Given something in the form
rem := len(foo) % m
_ = foo[:rem]
The compiler currently (1.14) inserts a bound check on foo[:rem], but 0 <= rem <= len(foo) is guaranteed since rem is the modulo of a positive integer.
It would be even nicer if the compiler can figure out the general form x > 0 ∧ r = x % m ⇒ 0 ≤ r < m, so that operations like
_ = foo[m]
rem := len(foo) % m
_ = foo[rem]
can have the bound check eliminated too.
This sort of expression usually props up when dealing with block-oriented algorithms, such as ciphers: https://github.com/golang/crypto/blob/0848c9571904fcbcb24543358ca8b5a7dbfde875/chacha20/chacha_generic.go#L213 https://github.com/golang/crypto/blob/0848c9571904fcbcb24543358ca8b5a7dbfde875/poly1305/sum_amd64.go#L42
Comment From: rasky
Can you please post a complete snippet that actually compiles?
Comment From: cbeuw
package main
func test1(foo []byte) {
// _ = foo[0]
rem := len(foo) % 64
_ = foo[:rem] // I originally put _ = foo[rem] which is wrong as rem==len(foo) is possible
}
func test2(foo []byte) {
_ = foo[63]
rem := len(foo) % 64
_ = foo[rem]
}
func main(){}
Running go build -gcflags="-d=ssa/check_bce/debug=1" gives
./test.go:4:9: Found IsInBounds
./test.go:6:9: Found IsInBounds
./test.go:10:9: Found IsInBounds
./test.go:12:9: Found IsInBounds
The checks on line 4 and 10 are expected, but line 6 and 12 should be eliminated
Comment From: cuonglm
@cbeuw if len(foo) == 0, then rem is 0, so _ = foo[rem] should not be proved.
Comment From: cbeuw
@cuonglm That's correct, which is why _ = foo[0] needs a bounds check. When it is known len(foo) > 0, ~~then _ = foo[rem] is always safe.~~
Comment From: cbeuw
@cuonglm Actually there is a +-1 error in the first case, because it's possible rem == len(foo). But the second case still stands since rem is strictly less than m
Comment From: bmkessler
The complication with the general case of proving that
r := x%m && m > 0 --> 0 <= r < m
Is that by the time prove runs, the modulus for constant m will have been strength reduced in general to a form that doesn't involve the modulus operator anymore.
x%C => x-(x/C*C)
However, for the specific case above where m is a power of 2 (x%64 above), then the modulus will be rewritten as x&(64-1) by the compiler. So the relation that needs to be inferred in that case is:
r := x&m && m >= 0 --> 0 <= r <= m
AND of a non-negative number is bounded by zero and that non-negative number. I think adding that fact to prove may be fairly straightforward. @zdjones may have more insight.
Comment From: zdjones
I think this may not quite be a duplicate, but requires the same or similar solution as #29872.

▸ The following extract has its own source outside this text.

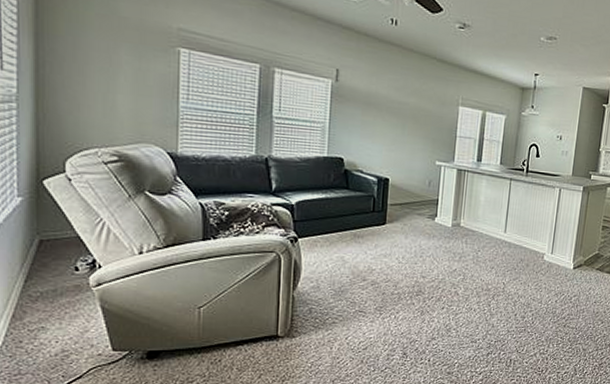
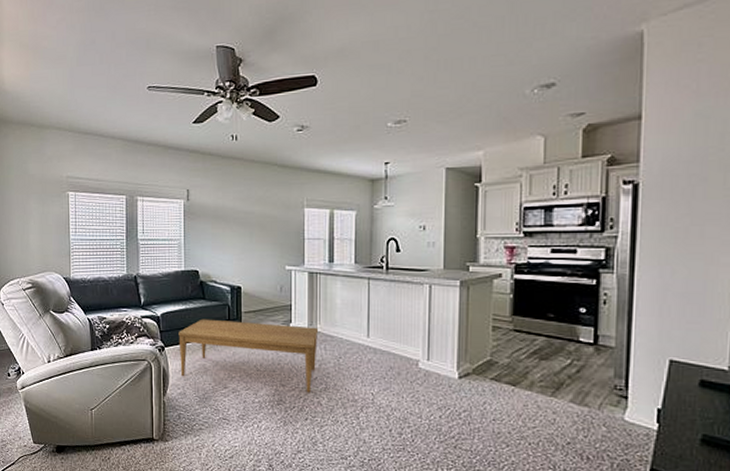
coffee table: none [315,209,462,284] -> present [178,319,319,393]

We talked there of delaying div reduction to only the lateopt pass. This would leave the mods in place for the prove pass to see.
Comment From: jvoisin
I'd add that it's a pretty classic form for circular buffers, eg:
func getNextWord(b []byte, pos int) byte {
return b[pos % len(b)]
}
This is also used in the blowfish implementation
Comment From: randall77
We currently get rid of the bounds checks in both of OP's original examples. I'm going to close this as done.
@jvoisin your example can fail a bounds check for the pos<0 case. This works:
func getNextWord(b []byte, pos uint) byte {
return b[pos%uint(len(b))]
}